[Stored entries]
[Begin]

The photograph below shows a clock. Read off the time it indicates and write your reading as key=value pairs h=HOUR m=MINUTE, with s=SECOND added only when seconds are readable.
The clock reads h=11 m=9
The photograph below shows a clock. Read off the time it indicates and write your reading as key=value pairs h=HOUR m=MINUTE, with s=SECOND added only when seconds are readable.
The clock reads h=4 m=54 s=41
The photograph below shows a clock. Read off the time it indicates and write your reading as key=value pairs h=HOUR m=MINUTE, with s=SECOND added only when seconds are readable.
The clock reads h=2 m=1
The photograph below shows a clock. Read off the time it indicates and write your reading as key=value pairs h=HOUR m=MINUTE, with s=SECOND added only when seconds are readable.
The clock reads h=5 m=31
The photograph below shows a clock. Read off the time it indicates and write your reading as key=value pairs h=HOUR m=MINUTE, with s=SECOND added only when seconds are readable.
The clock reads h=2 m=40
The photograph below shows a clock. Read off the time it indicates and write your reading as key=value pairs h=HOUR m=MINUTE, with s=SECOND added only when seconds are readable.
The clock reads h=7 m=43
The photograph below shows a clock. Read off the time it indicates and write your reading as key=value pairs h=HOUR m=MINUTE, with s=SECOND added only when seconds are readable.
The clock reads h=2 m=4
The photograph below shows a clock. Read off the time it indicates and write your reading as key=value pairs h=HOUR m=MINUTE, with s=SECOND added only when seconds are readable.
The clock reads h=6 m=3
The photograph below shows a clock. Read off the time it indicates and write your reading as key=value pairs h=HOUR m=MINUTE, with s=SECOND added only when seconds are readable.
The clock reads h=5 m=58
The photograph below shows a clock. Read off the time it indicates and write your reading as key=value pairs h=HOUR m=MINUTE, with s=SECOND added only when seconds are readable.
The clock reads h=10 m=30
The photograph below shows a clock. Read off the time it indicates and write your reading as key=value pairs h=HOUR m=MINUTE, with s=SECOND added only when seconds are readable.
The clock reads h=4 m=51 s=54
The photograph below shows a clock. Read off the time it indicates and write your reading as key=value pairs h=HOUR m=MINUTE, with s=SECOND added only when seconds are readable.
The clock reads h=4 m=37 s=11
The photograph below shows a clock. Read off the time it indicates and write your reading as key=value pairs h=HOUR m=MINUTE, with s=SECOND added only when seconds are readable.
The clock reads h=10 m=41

[End]

## The exercise
Print each of the records above again, word for word and in the same order, without changing anything.

## Output for this task
The photograph below shows a clock. Read off the time it indicates and write your reading as key=value pairs h=HOUR m=MINUTE, with s=SECOND added only when seconds are readable.
The clock reads h=11 m=9
The photograph below shows a clock. Read off the time it indicates and write your reading as key=value pairs h=HOUR m=MINUTE, with s=SECOND added only when seconds are readable.
The clock reads h=4 m=54 s=41
The photograph below shows a clock. Read off the time it indicates and write your reading as key=value pairs h=HOUR m=MINUTE, with s=SECOND added only when seconds are readable.
The clock reads h=2 m=1
The photograph below shows a clock. Read off the time it indicates and write your reading as key=value pairs h=HOUR m=MINUTE, with s=SECOND added only when seconds are readable.
The clock reads h=5 m=31
The photograph below shows a clock. Read off the time it indicates and write your reading as key=value pairs h=HOUR m=MINUTE, with s=SECOND added only when seconds are readable.
The clock reads h=2 m=40
The photograph below shows a clock. Read off the time it indicates and write your reading as key=value pairs h=HOUR m=MINUTE, with s=SECOND added only when seconds are readable.
The clock reads h=7 m=43
The photograph below shows a clock. Read off the time it indicates and write your reading as key=value pairs h=HOUR m=MINUTE, with s=SECOND added only when seconds are readable.
The clock reads h=2 m=4
The photograph below shows a clock. Read off the time it indicates and write your reading as key=value pairs h=HOUR m=MINUTE, with s=SECOND added only when seconds are readable.
The clock reads h=6 m=3
The photograph below shows a clock. Read off the time it indicates and write your reading as key=value pairs h=HOUR m=MINUTE, with s=SECOND added only when seconds are readable.
The clock reads h=5 m=58
The photograph below shows a clock. Read off the time it indicates and write your reading as key=value pairs h=HOUR m=MINUTE, with s=SECOND added only when seconds are readable.
The clock reads h=10 m=30
The photograph below shows a clock. Read off the time it indicates and write your reading as key=value pairs h=HOUR m=MINUTE, with s=SECOND added only when seconds are readable.
The clock reads h=4 m=51 s=54
The photograph below shows a clock. Read off the time it indicates and write your reading as key=value pairs h=HOUR m=MINUTE, with s=SECOND added only when seconds are readable.
The clock reads h=4 m=37 s=11
The photograph below shows a clock. Read off the time it indicates and write your reading as key=value pairs h=HOUR m=MINUTE, with s=SECOND added only when seconds are readable.
The clock reads h=10 m=41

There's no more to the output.